The press
has been full of righteous indignation that high officials in
the Bush administration would endanger the identity of a covert
agent. And it has been argued that administration officials did
this to punish a fearless truth-teller -- Plame's husband, Joseph
Wilson -- a former ambassador who charged that the Bush administration
purposefully ignored intelligence and lied about Iraqi attempts
to obtain uranium to develop weapons of mass destruction.
The problem
is that the narrative line being offered up by the press is almost
entirely wrong. And it is almost certainly true that neither of
the statutes that might cover the situation -- the Intelligence
Identities Protection Act of 1982 and the Espionage Act of 1917
-- was violated, at least by anyone in the administration.
Any indictment
of Rove or Libby brought by special prosecutor Patrick Fitzgerald's
grand jury, which is scheduled to go out of existence on Oct.
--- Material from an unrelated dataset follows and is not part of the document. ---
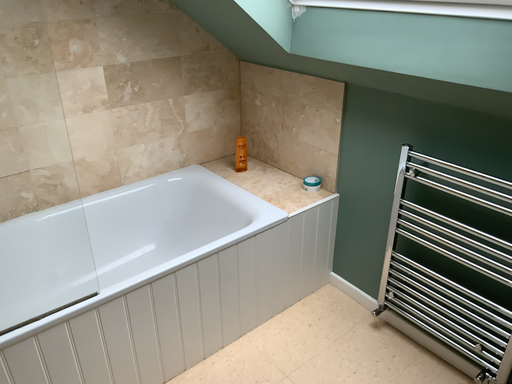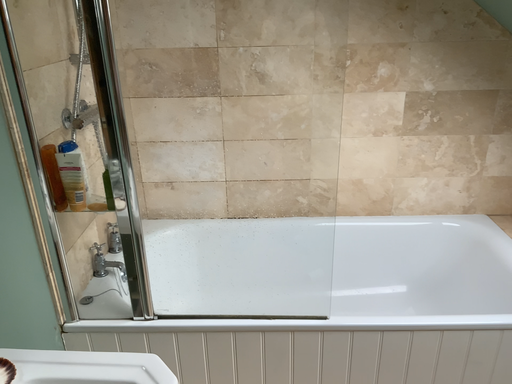
Question: How did the camera likely rotate when shooting the video?

Choices:
 (A) rotated left
 (B) rotated right

Answer: (A)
28, would in my opinion be a grave injustice. It would hurt the
administration by depriving it of the services of one or more
very talented and dedicated officials. But it would also set a
bad precedent by creating a precedent that would obstruct the
flow of information from government to the press and the people.
Consider
the Intelligence Identities Protection Act. To violate it, you
must disclose the name of a covert agent who has served abroad
within the last five years, while knowing that that person was
a covert agent. It does not appear that Plame was a covert agent
who had served abroad within five years of the disclosure of her
name to reporters. She was a desk officer at CIA headquarters
at Langley at that time. This law was narrowly drafted and intended
only to apply to people who purposefully endangered covert agents
abroad. That is clearly not the case here.
The Espionage
Act is less narrowly drafted. But it does set out specific things
that cannot be disclosed -- "information concerning any vessel,
aircraft, work of defense, navy yard," etc. The list does
not include identity of CIA agents -- there weren't any in 1917
-- which is why the drafters of the 1982 IIPA felt the need for
a new law to protect a very limited class of covert operatives.
So it seems
clear to me that an indictment under either of these statutes
would be a gross injustice. It is a general principle of law that
when the government wants to criminalize acts other than traditional
common law crimes like murder or theft, it must set out with great
specificity the conduct that is forbidden. To visit the rigors
of criminal indictment, trial and punishment on someone who has
done nothing that is specifically forbidden is unjust -- the very
definition of injustice.
That leaves
the question of whether Rove, Libby or someone else will be indicted
for perjury, obstruction of justice or making false statements
in the course of the investigation. But why should there be indictments
if there was no crime?
True, Rove
and Libby did seek to discredit Joseph Wilson -- as they should
well have done. As the Senate Intelligence Committee concluded
in a bipartisan report in July 2004, just about everything Wilson
said publicly about his trip to Niger was untrue. He said that
he had discredited reports that Iraq sought to buy uranium in
Niger. But the CIA people to whom he reported concluded that,
if anything, he substantiated such reports. He said that he pointed
out that certain other intelligence reports were forged. But the
forgeries did not appear until eight months after his trip. He
said his wife had nothing to do with his trip to Niger. But it
was she who recommended him for the trip. And on and on.
In the absence
of a violation of the underlying espionage acts, any indictment
here arising from the course of the investigation would be, in
my view, unjust and an abuse of prosecutorial discretion. It would
also be, as the liberal commentator Jacob Weisberg has pointed
out, a long step toward something like the British Official Secrets
Act -- a precedent that would staunch the flow of information
from the government to the press and the people.
The press
has been shrieking for Rove's and Libby's scalp. If they're indicted,
the administration will be hurt in the short run, but in the long
run it will be the press and the people who will suffer.